Vamos começar nossa reflexão a partir das palavras que São João usa para sintetizar o que aconteceu na Última Ceia e na Paixão de Jesus: “Tendo amado os Seus que estavam no mundo, amou-os até o fim” (Jo 13, 1).
Amar
até o fim significa que, no caminho da sua entrega por nós na cruz,
Jesus seguiu todas as etapas, sem deixar uma só, e chegou até o final.
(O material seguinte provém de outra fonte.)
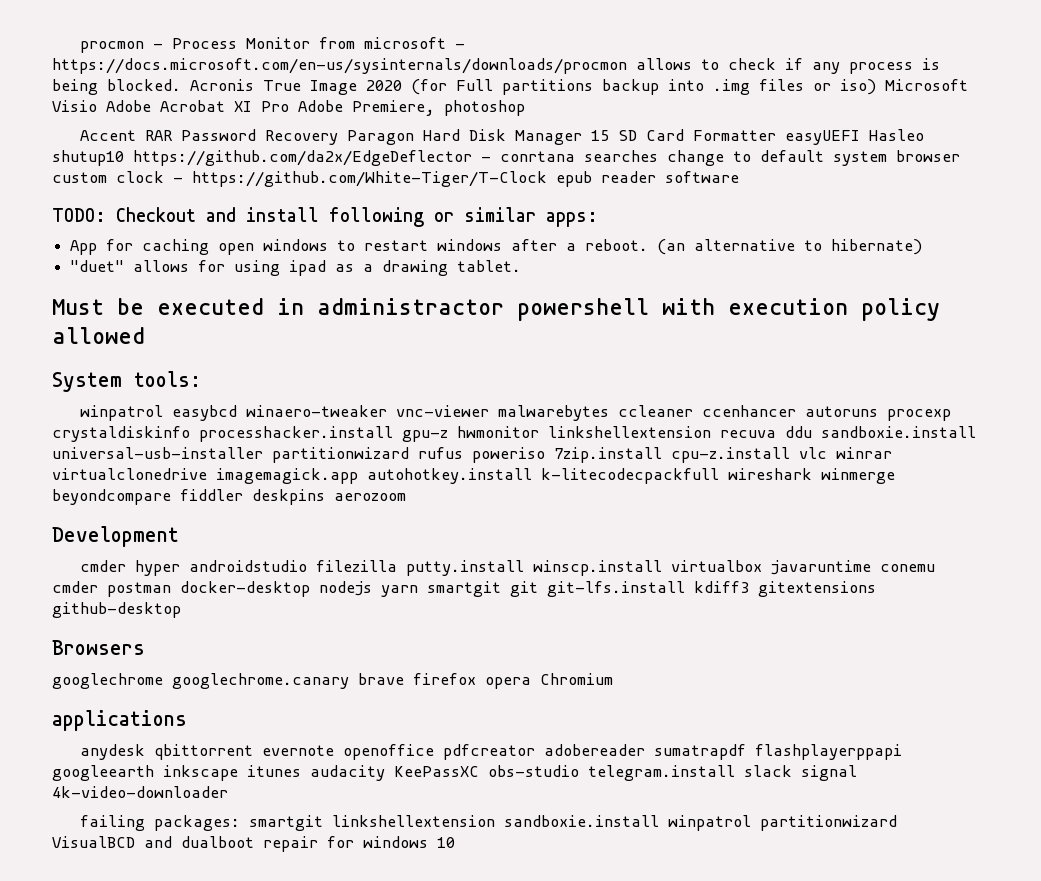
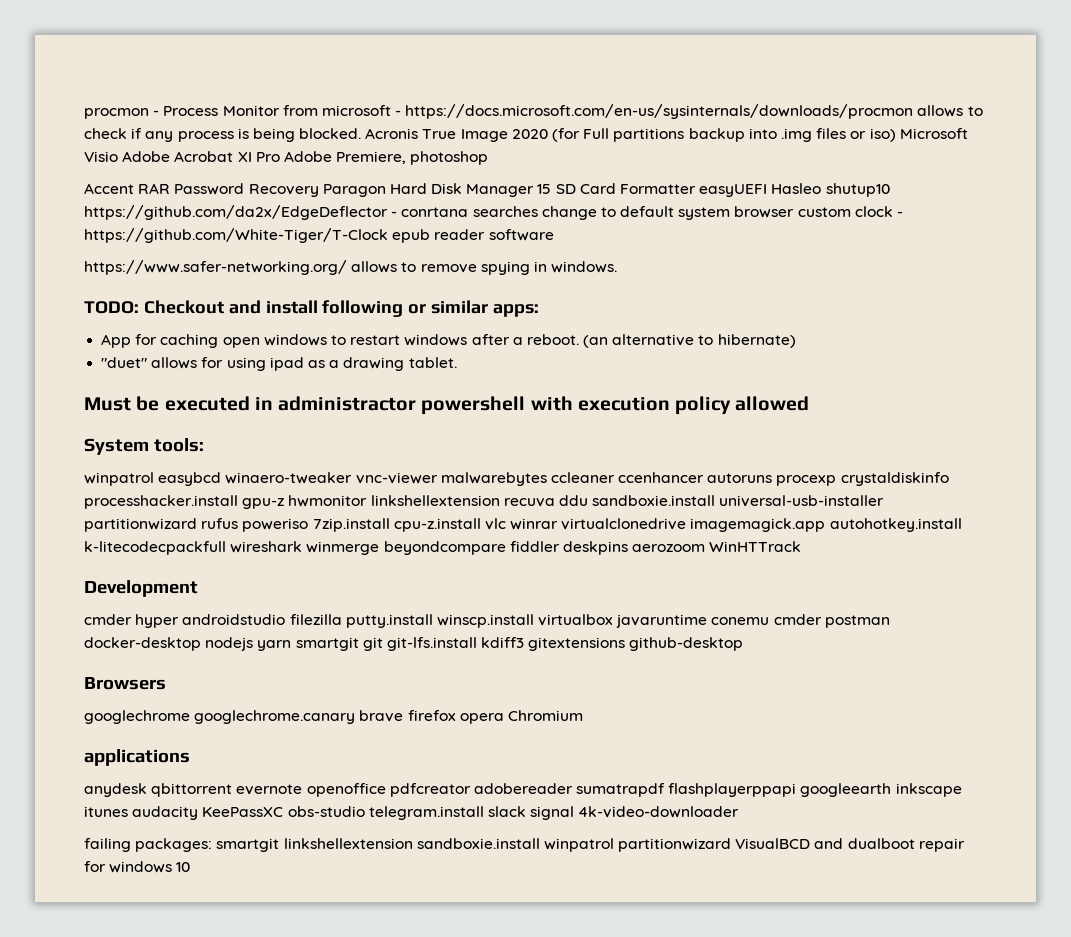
(739, 177) none -> [84,260,618,275] // https://www.safer-networking.org/ allows to remove spying in windows.
(406, 497) none -> [709,541,802,552] WinHTTrack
As penúltimas palavras que pronunciou na cruz foram: “Tudo está
consumado” (Jo 19, 30), antes de clamar: “Pai, nas tuas mãos entrego o
meu espírito!” (Lc 23, 46).
Mas amar
até o fim também significa que Cristo, na cruz, nos amou sem limite
algum, sem recuo algum, sem se poupar em nada, até o extremo. Nada
limitou o amor do Senhor por nós. Não se deteve em barreiras, não O
arredou nenhuma dor, nenhum sacrifício, nenhum horror. Acima do Seu
bem-estar, da Sua honra, da Sua vida, colocou a salvação dos que amava,
de cada um de nós.
Já pensamos no que é um amor ilimitado? Um amor que não depende de nada, nem exige nada, para se dar por inteiro?
O amor de
Cristo começa sem que nós O tenhamos amado, não é retribuição, é puro
dom; e chega até o extremo ainda que nós não o correspondamos, melhor
dizendo, no meio de uma brutal falta de correspondência. Nisso consiste o
amor – esclarece São João –: “Não em termos nós amado a Deus, mas em
que Ele nos amou primeiro e enviou o seu Filho para expiar os nossos
pecados” (1 Jo 4, 10).
Explicação da solenidade de Sexta-Feira Santa com padre Paulo Ricardo
A meditação da Paixão,
neste sentido, é transparente. Nenhum sofrimento físico aparta Jesus da
cruz. Basta que contemplemos – como numa sequência rápida de planos
cinematográficos – Cristo preso, amarrado, arrastado indignamente,
esbofeteado, açoitado até a Sua carne se converter numa pura chaga,
coroado de espinhos, esfolado e esmagado sob o peso da cruz e de nossos
pecados, cravado com pregos ao madeiro, torturado pela dor, pela sede,
pelo esgotamento… Nada O detém na Sua entrega amorosa.
Podemos
projetar também – em flashes consecutivos – a sequência dos sofrimentos
morais do Senhor, e perceber que tampouco conseguiram afastá-Lo de
chegar até o fim. É caluniado, ridicularizado, julgado iniquamente,
condenado injustamente; alvo de dolorosa ingratidão, de hedionda
traição; é ferido pela infidelidade, pela falta de correspondência dos
que amava e escolhera como Apóstolos; é atingido pelas troças mais
grosseiras, pelos insultos mais ferinos, por escarros e tapas no rosto…
Nada
O faz recuar, nem sequer a última humilhação, pois não O deixaram
morrer em paz, e desrespeitaram com zombarias e insultos até os últimos
instantes da Sua agonia. Os que passavam perto da cruz sacudiam a cabeça
e diziam: “Se és o Filho de Deus, desce da cruz!”
Os
príncipes dos sacerdotes, os escribas e os anciãos também zombavam de
Jesus nessa hora: “Ele salvou a outros e não pode salvar-se a si mesmo!
Se é rei de Israel, desça agora da cruz e creremos nele; confiou em
Deus, que Deus o livre agora, se o ama…” (Mt 27, 39-43). Esta doação sem
limites de Cristo é o Amor que nos salva, o caminho que Ele quis
escolher para nos livrar do mal, afogando-o em si – no Seu Amor – como
num abismo.
Ao mesmo
tempo, é um contínuo apelo ao nosso amor. “Quem não amará o Seu Coração
tão ferido? – perguntava São Boaventura. Quem não retribuirá o amor com
amor? Quem não abraçará um Coração tão puro? Nós, que somos de carne,
pagaremos amor com amor, abraçaremos o nosso Ferido, a quem os ímpios
atravessaram as mãos e os pés, o lado e o Coração.
Peçamos que se digne prender o nosso coração com o vínculo do Seu amor e feri-lo com uma lança, pois é ainda duro e impenitente.